● 作業内容:
以下のAPEXチュートリアルにある「通常、データベースの表は」で始まる段落を、主要な事実を保ったまま箇条書きに書き改めてください。

● 提供テキスト:
Excelファイルはデータをインポートすることで簡単にクラウドアプリ化することができます。
クラウドアプリ化すればExcelファイルをメールに添付して情報共有するスタイルから脱却し、Excelで管理しているいろんなマイクロ・レガシー業務をモダナイズすることができるでしょう。
本チュートリアルではこんな利用シーンでのAPEXにおけるアプリ開発方法をゼロから学んでいきます。
前提条件
- APEX環境はバージョン5.1を利用します。2016年7月19日現在、APEX 5.1のワークスペースは https://apexea.oracle.com から無償で作成可能です。本チュートリアルのPart 1でワークスペース作成方法を解説しています。
データベース(表)の作成
通常、データベースの表はフィールドや型を指定することで手作業で作成しますが、APEXではスプレッドシート形式のデータをインポートすることで表の作成とデータのインポートを一気におこなうことができます。今回はこのやり方で素早くデータをロードしていましましょう。
ファイルをインポートする
APEXにインポートできるファイル形式はCSVです。Excelファイルはまず下図のようにヘッダー部分(フィールド名になります)およびデータ部分という形に整え、CSV形式で保存しておく必要があります。*ヘッダー部分はあってもなくても構いません。
フィールド名 | フィールド名 | フィールド名 |
---|---|---|
データ | データ | データ |
データ | データ | データ |
今回はビジネスシーンでよくExcelでやりとりされる商談情報をクラウドアプリで管理できるようにします。
下記に商談情報を保存したサンプルのCSVファイルを用意しましたので本チュートリアルではこのデータを使って作業していきましょう。
このファイルをアップロードします。
SQL Workshop > Utilities > Data Workshopを選択します。
Spreadsheet Dataを選択します。するとインポートウィザードがはじまりますので、各ステップを下記の通り入力してデータをインポートします。
Target and Method
- Load to: New table
- Load from: Upload file (comma seperated or tab delimited)
- Nextボタンをクリック
File Details
- Text File: CSVファイルを選択
- Seperator: (¥t for tab): ,
- First Row contains column names: チェック
- File Charactor Set: Japanese Shift JIS
- Nextボタンをクリック
Table Properties
- Schema: あなたのスキーマ
- Table Name: opportunity
- Preserve Case: チェックなし
- Nextボタンをクリック
Primary key
デフォルトのままLoad Dataボタンをクリック。
これでデータがインポートされたはずです。5件のレコードが問題なくインポートされたことを確認してください。
アプリケーションの開発
次にアプリケーションを新規作成します。いくつかのアプリケーション・タイプがありますが、APEXで新規アプリを開発するときはデスクトップアプリケーションというタイプが一般的です。今回もこのタイプのアプリを作成していきます。
デスクトップアプリケーションの作成
App Builder > Createを選択します。
Desktopを選択します。
アプリケーション作成のウィザードがはじまりますので下記のように入力していきます。指定がない項目はデフォルトのままでOKです。

レコード:
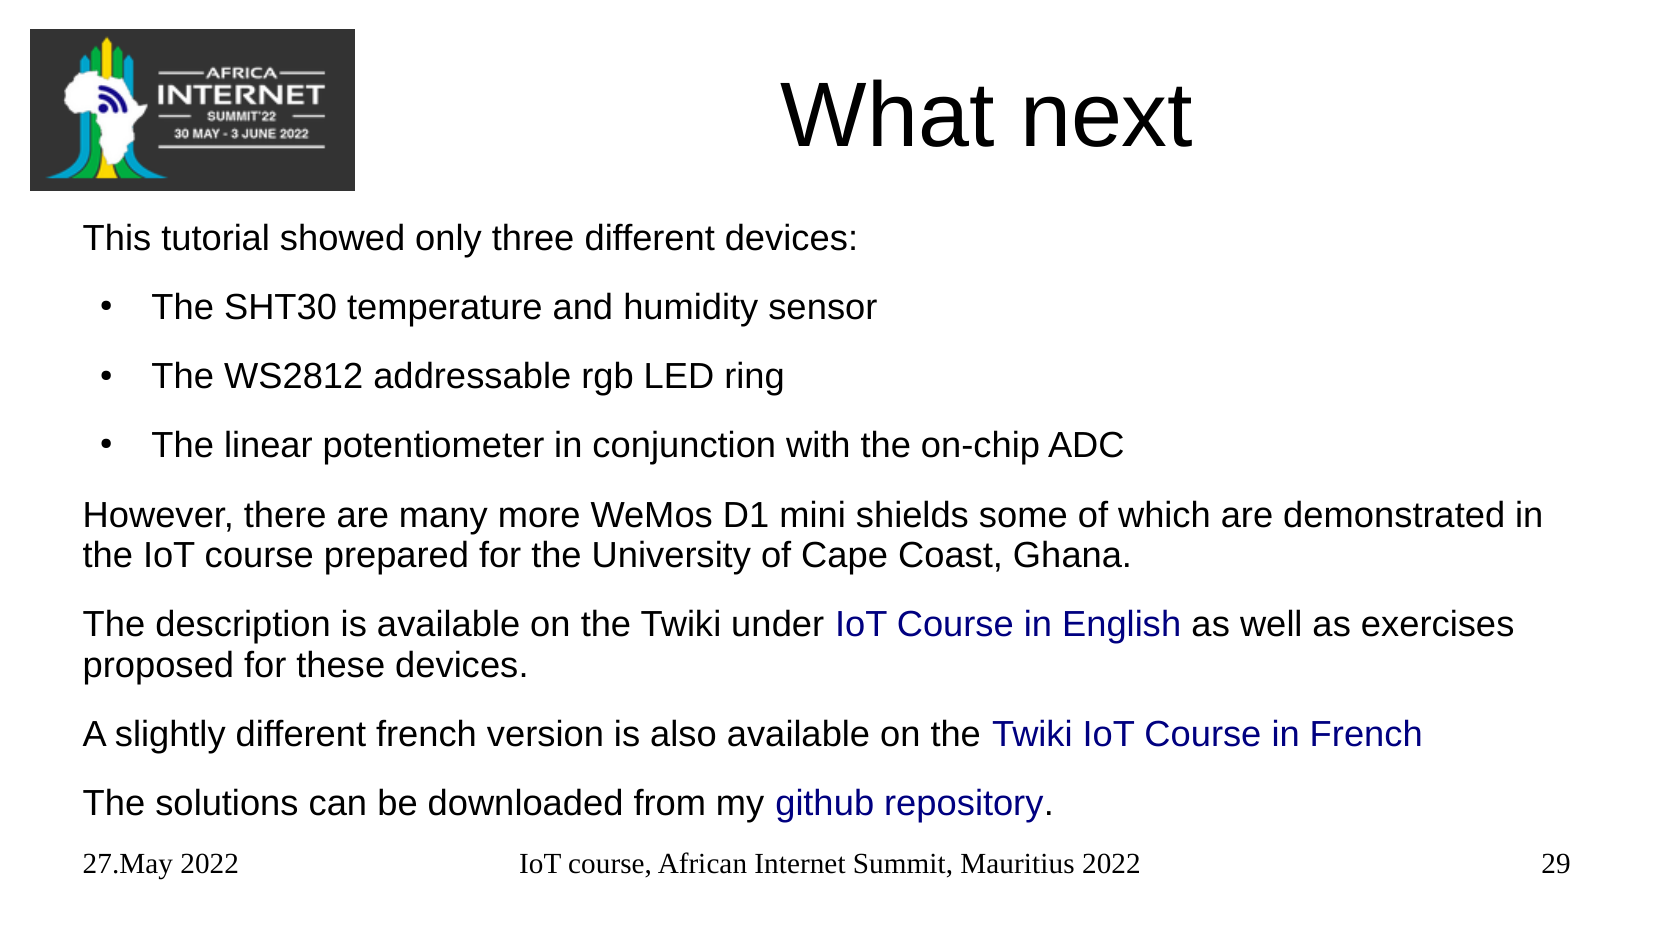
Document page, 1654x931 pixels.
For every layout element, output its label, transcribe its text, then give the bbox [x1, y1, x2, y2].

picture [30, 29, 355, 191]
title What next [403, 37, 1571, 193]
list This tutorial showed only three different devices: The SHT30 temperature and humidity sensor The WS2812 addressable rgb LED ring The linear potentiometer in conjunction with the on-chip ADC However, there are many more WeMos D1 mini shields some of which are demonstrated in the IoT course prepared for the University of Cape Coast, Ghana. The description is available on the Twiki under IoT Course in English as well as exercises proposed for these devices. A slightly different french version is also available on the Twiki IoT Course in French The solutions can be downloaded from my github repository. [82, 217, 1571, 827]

● 解答全文:
- 通常、データベースの表は、フィールドや型を指定して手作業で作成します。
- APEXでは、スプレッドシート形式のデータをインポートすることで、表の作成とデータのインポートを一度に行えます。
- 今回はこの方法で素早くデータをロードします。